Bu kaygıları belirledikten sonra, gözden geçirin ve hangilerini dayanak noktası olarak kullanmaya eğilimli olduğunuzu görün. Sosyal ortamlardan kaçınıyor olabilirsiniz çünkü başkalarının sizin sosyal beceriksizliğinizi görebileceğine karar verdiniz. Belki de başarısız olduğunuz inancına demir attığınız için kariyerinizle ilgili konuşmalardan uzaklaşıyorsunuz.
Bu çapaları tanıyabildiğinizde onları düzeltmek veya ayarlamak çok daha kolay olacaktır.
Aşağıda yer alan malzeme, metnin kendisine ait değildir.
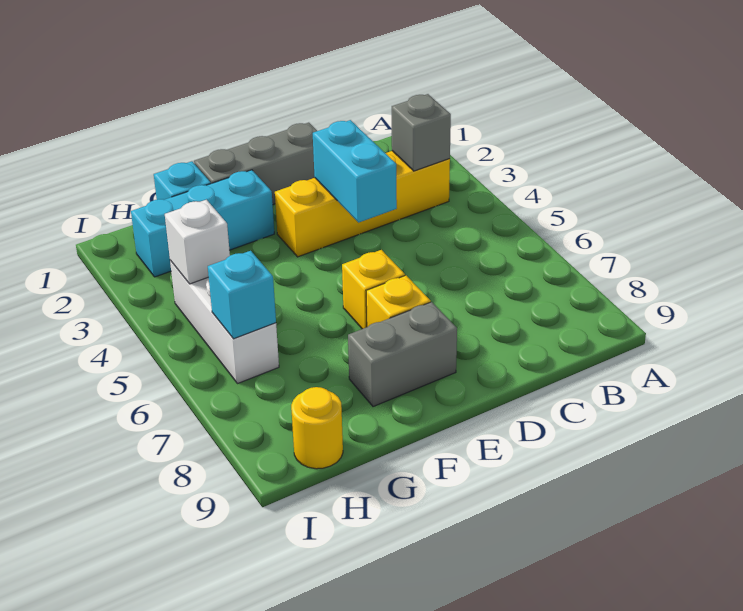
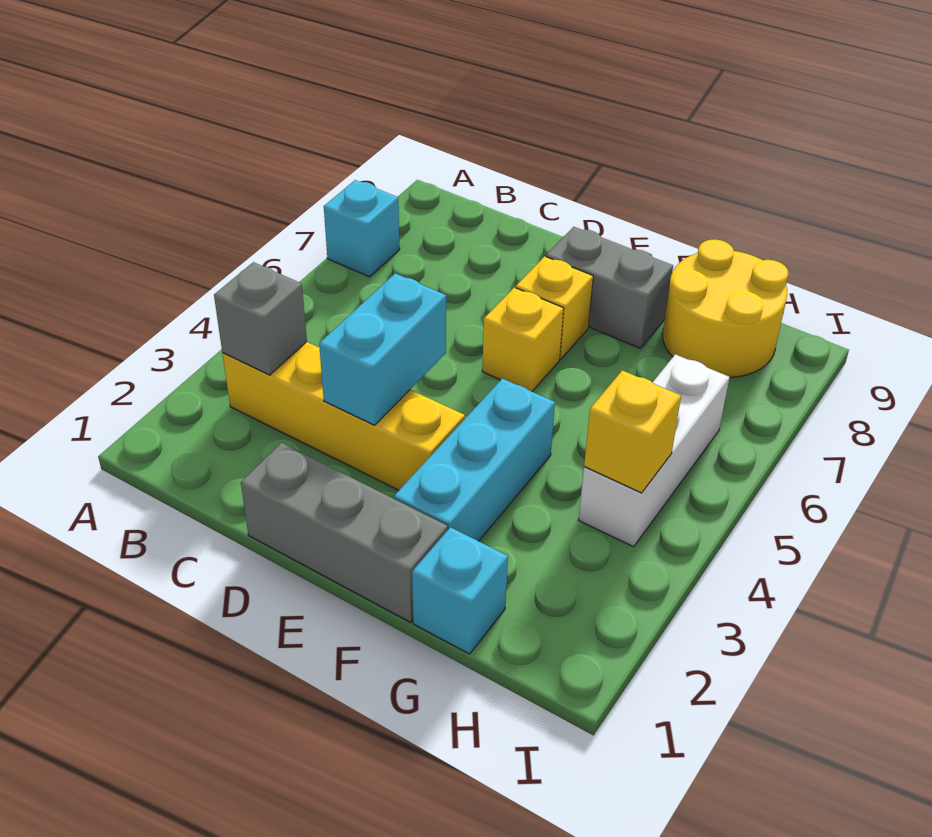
cyan brick F2:H2 level 1 -> cyan brick F2:F4 level 1
white brick H4 level 2 -> yellow brick H4 level 2
cyan brick H6 level 2 -> cyan brick A7 level 1
yellow round brick H9 level 1 -> yellow round brick G8:H9 level 1

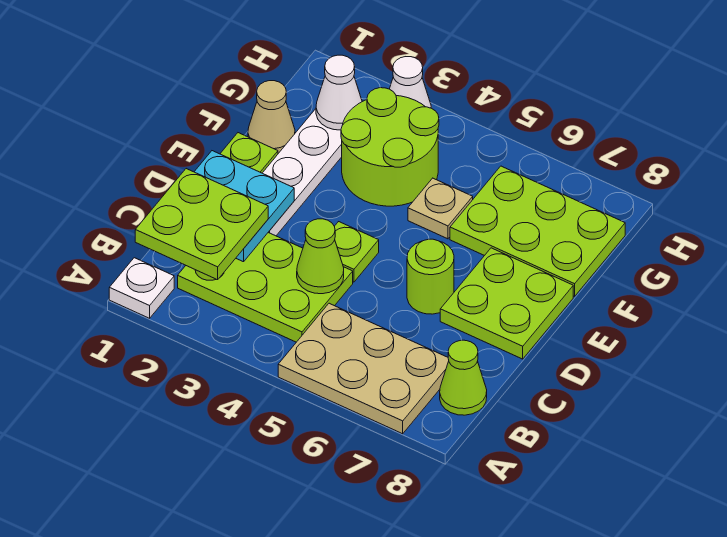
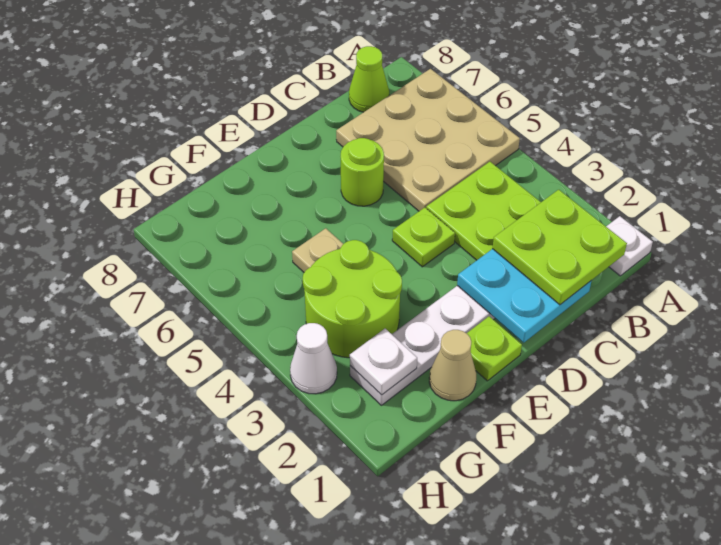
tan plate A5:B7 level 1 -> tan plate A5:C7 level 1
lime cone C4 level 2 -> none
lime plate D7:E8 level 1 -> none
lime plate F6:G8 level 1 -> none
white cone G2 level 2 -> white plate G2 level 2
Bir deney olarak, bir sonraki sosyal toplantınızda başkalarını nasıl algıladığınıza dikkat edin. Birisi kapıdan içeri girdiğinde, ona bakıp her özelliğini eleştirel bir şekilde yargılıyor musunuz? Muhtemelen yapmıyorsun.
Büyük olasılıkla, onlara geçici bir bakış atarsınız ve sonra sohbetinize veya yaptığınız başka bir şeye geri dönersiniz. Bu basit egzersiz, diğer insanların da sizin her hareketinize dikkat etmediğini hatırlatmanıza yardımcı olacaktır.
Spot Işığı Etkisi, eğer hayatlarımızı ele geçirmesine izin verirsek inanılmaz derecede zarar verici bir yanılsama olabilir. Başkalarının bizi bizden daha iyi tanıdığını düşünmek kolaydır; ancak gerçek bu varsayımdan çok farklıdır.
Spot Işığı Etkisine ne kadar enerji verdiğimizin kontrolü bizdedir. Onu olduğu gibi kabul etmek ve sınırlarından kurtulmaya yönelik adımlar atmak, uzun vadede son derece faydalı olabilir.
Spot Işığı Etkisini hayatımızı etkileyebilecek en zarar verici illüzyonlardan biri olarak görüyorum. Bu, sosyal durumlarda rahatsızlık hissetmeye verilen doğal bir tepkidir; ancak izin verirsek bizi tamamen silahsızlandırma yeteneğine sahiptir.
Bu etkiyi kendi hayatınızda gözlemlediniz mi? Eylemlerinizi veya kararlarınızı nasıl etkiledi?
Yorumlardaki deneyiminizi duymaktan çok memnun olurum!
Bu makaleyi beğendiyseniz, sizden haber almayı çok isterim.
Bana [email protected] adresinden yazın veya @ScottDClary'ye tweet atın ; herkese geri dönmek için elimden geleni yapacağım!